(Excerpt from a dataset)

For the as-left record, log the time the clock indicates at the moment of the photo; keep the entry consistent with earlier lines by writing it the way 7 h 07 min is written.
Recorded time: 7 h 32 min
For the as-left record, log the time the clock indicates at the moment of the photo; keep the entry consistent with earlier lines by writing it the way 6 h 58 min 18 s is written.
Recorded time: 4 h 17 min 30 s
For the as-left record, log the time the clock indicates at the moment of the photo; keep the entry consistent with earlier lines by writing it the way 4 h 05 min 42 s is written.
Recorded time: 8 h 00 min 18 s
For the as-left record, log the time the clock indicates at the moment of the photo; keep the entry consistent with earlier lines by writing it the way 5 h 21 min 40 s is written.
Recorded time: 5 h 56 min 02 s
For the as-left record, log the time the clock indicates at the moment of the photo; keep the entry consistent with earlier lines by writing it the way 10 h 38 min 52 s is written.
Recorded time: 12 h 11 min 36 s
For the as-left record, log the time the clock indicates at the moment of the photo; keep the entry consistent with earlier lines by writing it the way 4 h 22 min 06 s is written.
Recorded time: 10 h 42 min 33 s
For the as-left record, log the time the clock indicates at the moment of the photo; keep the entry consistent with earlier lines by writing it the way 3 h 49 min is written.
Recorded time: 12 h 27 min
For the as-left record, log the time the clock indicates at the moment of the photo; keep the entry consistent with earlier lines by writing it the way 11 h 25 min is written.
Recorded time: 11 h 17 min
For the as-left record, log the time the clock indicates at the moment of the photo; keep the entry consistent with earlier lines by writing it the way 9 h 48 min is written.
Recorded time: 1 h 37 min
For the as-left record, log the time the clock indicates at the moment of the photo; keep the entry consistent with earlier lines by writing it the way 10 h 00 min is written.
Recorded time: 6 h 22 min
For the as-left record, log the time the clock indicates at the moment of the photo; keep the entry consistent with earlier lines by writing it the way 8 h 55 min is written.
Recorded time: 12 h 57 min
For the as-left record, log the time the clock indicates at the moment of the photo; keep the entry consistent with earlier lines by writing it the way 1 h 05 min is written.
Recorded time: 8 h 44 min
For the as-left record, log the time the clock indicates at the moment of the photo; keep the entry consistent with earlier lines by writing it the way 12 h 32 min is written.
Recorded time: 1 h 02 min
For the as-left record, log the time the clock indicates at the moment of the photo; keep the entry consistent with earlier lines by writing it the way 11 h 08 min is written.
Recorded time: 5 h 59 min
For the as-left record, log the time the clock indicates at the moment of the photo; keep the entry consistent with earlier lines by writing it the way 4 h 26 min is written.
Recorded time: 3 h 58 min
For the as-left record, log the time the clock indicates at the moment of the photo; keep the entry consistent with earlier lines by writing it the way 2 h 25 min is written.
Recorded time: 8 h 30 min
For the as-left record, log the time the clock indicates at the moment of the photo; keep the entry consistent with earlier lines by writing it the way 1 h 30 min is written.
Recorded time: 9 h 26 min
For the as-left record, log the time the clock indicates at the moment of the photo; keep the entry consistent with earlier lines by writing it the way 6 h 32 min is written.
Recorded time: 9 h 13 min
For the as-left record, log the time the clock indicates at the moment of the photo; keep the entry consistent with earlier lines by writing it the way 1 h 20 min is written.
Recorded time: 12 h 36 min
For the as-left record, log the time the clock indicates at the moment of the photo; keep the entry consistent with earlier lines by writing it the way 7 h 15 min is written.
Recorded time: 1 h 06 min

WHAT TO DO:
Quote all of the lines above word for word.

REPLY TO THE TASK:
For the as-left record, log the time the clock indicates at the moment of the photo; keep the entry consistent with earlier lines by writing it the way 7 h 07 min is written.
Recorded time: 7 h 32 min
For the as-left record, log the time the clock indicates at the moment of the photo; keep the entry consistent with earlier lines by writing it the way 6 h 58 min 18 s is written.
Recorded time: 4 h 17 min 30 s
For the as-left record, log the time the clock indicates at the moment of the photo; keep the entry consistent with earlier lines by writing it the way 4 h 05 min 42 s is written.
Recorded time: 8 h 00 min 18 s
For the as-left record, log the time the clock indicates at the moment of the photo; keep the entry consistent with earlier lines by writing it the way 5 h 21 min 40 s is written.
Recorded time: 5 h 56 min 02 s
For the as-left record, log the time the clock indicates at the moment of the photo; keep the entry consistent with earlier lines by writing it the way 10 h 38 min 52 s is written.
Recorded time: 12 h 11 min 36 s
For the as-left record, log the time the clock indicates at the moment of the photo; keep the entry consistent with earlier lines by writing it the way 4 h 22 min 06 s is written.
Recorded time: 10 h 42 min 33 s
For the as-left record, log the time the clock indicates at the moment of the photo; keep the entry consistent with earlier lines by writing it the way 3 h 49 min is written.
Recorded time: 12 h 27 min
For the as-left record, log the time the clock indicates at the moment of the photo; keep the entry consistent with earlier lines by writing it the way 11 h 25 min is written.
Recorded time: 11 h 17 min
For the as-left record, log the time the clock indicates at the moment of the photo; keep the entry consistent with earlier lines by writing it the way 9 h 48 min is written.
Recorded time: 1 h 37 min
For the as-left record, log the time the clock indicates at the moment of the photo; keep the entry consistent with earlier lines by writing it the way 10 h 00 min is written.
Recorded time: 6 h 22 min
For the as-left record, log the time the clock indicates at the moment of the photo; keep the entry consistent with earlier lines by writing it the way 8 h 55 min is written.
Recorded time: 12 h 57 min
For the as-left record, log the time the clock indicates at the moment of the photo; keep the entry consistent with earlier lines by writing it the way 1 h 05 min is written.
Recorded time: 8 h 44 min
For the as-left record, log the time the clock indicates at the moment of the photo; keep the entry consistent with earlier lines by writing it the way 12 h 32 min is written.
Recorded time: 1 h 02 min
For the as-left record, log the time the clock indicates at the moment of the photo; keep the entry consistent with earlier lines by writing it the way 11 h 08 min is written.
Recorded time: 5 h 59 min
For the as-left record, log the time the clock indicates at the moment of the photo; keep the entry consistent with earlier lines by writing it the way 4 h 26 min is written.
Recorded time: 3 h 58 min
For the as-left record, log the time the clock indicates at the moment of the photo; keep the entry consistent with earlier lines by writing it the way 2 h 25 min is written.
Recorded time: 8 h 30 min
For the as-left record, log the time the clock indicates at the moment of the photo; keep the entry consistent with earlier lines by writing it the way 1 h 30 min is written.
Recorded time: 9 h 26 min
For the as-left record, log the time the clock indicates at the moment of the photo; keep the entry consistent with earlier lines by writing it the way 6 h 32 min is written.
Recorded time: 9 h 13 min
For the as-left record, log the time the clock indicates at the moment of the photo; keep the entry consistent with earlier lines by writing it the way 1 h 20 min is written.
Recorded time: 12 h 36 min
For the as-left record, log the time the clock indicates at the moment of the photo; keep the entry consistent with earlier lines by writing it the way 7 h 15 min is written.
Recorded time: 1 h 06 min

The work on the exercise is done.